Gedanken zu Epiphanias 2019

Pfr. Thomas Seifert

Thomas Seifert
Pfarrer der kath. Kirchengemeinde Heilig Geist, Grebenstein

Veränderung geschieht ständig. Jeder Moment vergeht, die Tage kommen und gehen und jetzt beginnt ein neues Jahr.

Wenn die Veränderungen absehbar sind, so wie eine Wurst, die man scheibchenweise aufschneidet, dann hält sich die Verunsicherung in Grenzen.

Allerdings die Aussichten für die nächste Zeit sind besorgniserregend. Denn wohin man schaut, sieht es nicht nach Kontinuität, sondern vielmehr nach Konvulsion und Krise aus.

Konflikte spitzen sich zu; so weiß keiner, was aus dem amerikanisch-chinesischen Wirtschaftskrieg wird. Auch die Finanzkrise von 2008 scheint sich wieder zu einer neuen Krise zuzuspitzen, nachdem die Zentralbanken mit einer Schwämme von Billionen von Dollar das Finanzsystem "retteten", erweist sich dies jedoch immer mehr als Insolvenzverschleppung auf höchster Ebene.

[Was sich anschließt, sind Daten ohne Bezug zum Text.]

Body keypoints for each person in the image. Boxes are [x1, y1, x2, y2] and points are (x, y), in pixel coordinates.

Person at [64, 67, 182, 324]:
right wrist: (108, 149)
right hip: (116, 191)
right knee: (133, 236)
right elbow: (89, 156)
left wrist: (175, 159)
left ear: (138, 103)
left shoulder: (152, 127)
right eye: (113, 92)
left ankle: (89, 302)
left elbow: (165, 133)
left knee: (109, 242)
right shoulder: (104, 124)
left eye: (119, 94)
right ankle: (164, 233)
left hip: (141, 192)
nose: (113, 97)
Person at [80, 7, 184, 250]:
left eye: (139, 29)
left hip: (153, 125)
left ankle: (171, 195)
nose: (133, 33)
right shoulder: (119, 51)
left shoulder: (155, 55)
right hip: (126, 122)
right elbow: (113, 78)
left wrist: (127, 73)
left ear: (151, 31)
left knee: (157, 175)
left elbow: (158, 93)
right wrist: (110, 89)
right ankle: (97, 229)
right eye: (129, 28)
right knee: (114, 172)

Auch kulturell scheint „Multi Kulti“ sich nicht zu einem schönen Blumenstrauß verschiedener Kulturen zu ergänzen, sondern sich in der Entgrenzung eher eine Situation, wie im Malkasten zu ergeben, wo sich die verschiedenen Kulturen zu einem „dreckigen Grau“ vermischen.

Auch wirtschaftlich gesehen, scheint es eher Berg ab zu gehen; so weiß keiner, wann eine oder mehrere der verschiedenen „Blasen“ platzen werden.

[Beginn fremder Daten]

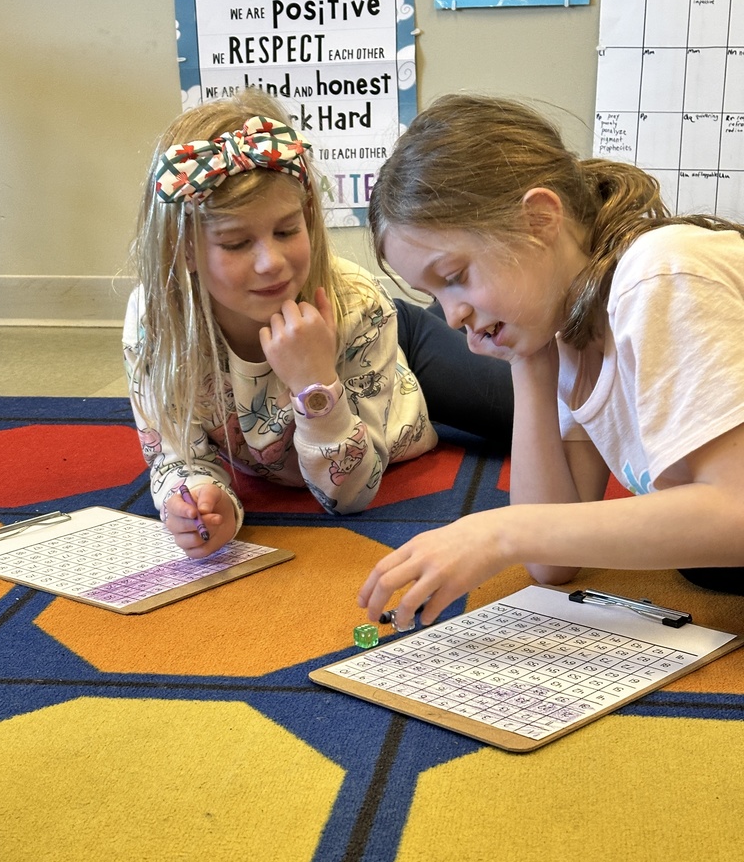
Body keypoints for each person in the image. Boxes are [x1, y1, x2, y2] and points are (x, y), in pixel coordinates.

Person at [358, 92, 744, 629]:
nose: (452, 315)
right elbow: (552, 562)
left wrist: (501, 533)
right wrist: (530, 366)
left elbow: (736, 511)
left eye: (454, 277)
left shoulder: (658, 275)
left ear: (540, 219)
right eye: (435, 295)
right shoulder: (571, 323)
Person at [124, 91, 513, 558]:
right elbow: (177, 458)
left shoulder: (358, 302)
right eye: (237, 243)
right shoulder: (156, 320)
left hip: (386, 343)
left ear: (308, 217)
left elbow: (350, 495)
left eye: (287, 230)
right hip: (366, 344)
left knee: (544, 407)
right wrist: (199, 499)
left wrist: (314, 382)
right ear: (184, 247)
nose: (271, 262)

Es ließen sich noch einige andere erschreckende Szenarien anführen, aber hier soll es nicht um Schwarzmalerei gehen, zudem es ja nach jeder Krise erfahrungsgemäß wieder Berg auf geht.

Allerdings kann uns die Krise auch lehren, dass der menschliche Anspruch, alles unter Kontrolle zu haben und die Anmaßung die Evolution in die eigenen Hände zu nehmen, nichts anderes ist, als ein weiterer Turmbau zu Babel. Oder um es mit einer Redewendung zu sagen: "Hochmut kommt vor dem Fall."

Vielleicht ist das jetzt der Moment, sich nicht in Sorgen und Ängsten zu verlieren, sondern sich daran zu erinnern, dass der Schöpfergott sich uns als menschenfreundlicher Gott in Jesus Christus geoffenbart hat.

Wenn wir diesem Gott-Mit-Uns eine Antwort des Glaubens und Vertrauens geben, dann kann Gott dieses kindliche Vertrauen kaum enttäuschen.

Und dann kann jeder die Erfahrung machen, dass sich auch in der größten Krise nirgendwo mehr Geborgenheit und Sicherheit findet lässt, als bei Demjenigen, der uns Freiheit und Verantwortung einräumt und dennoch letztlich alles in „seinen Händen hält".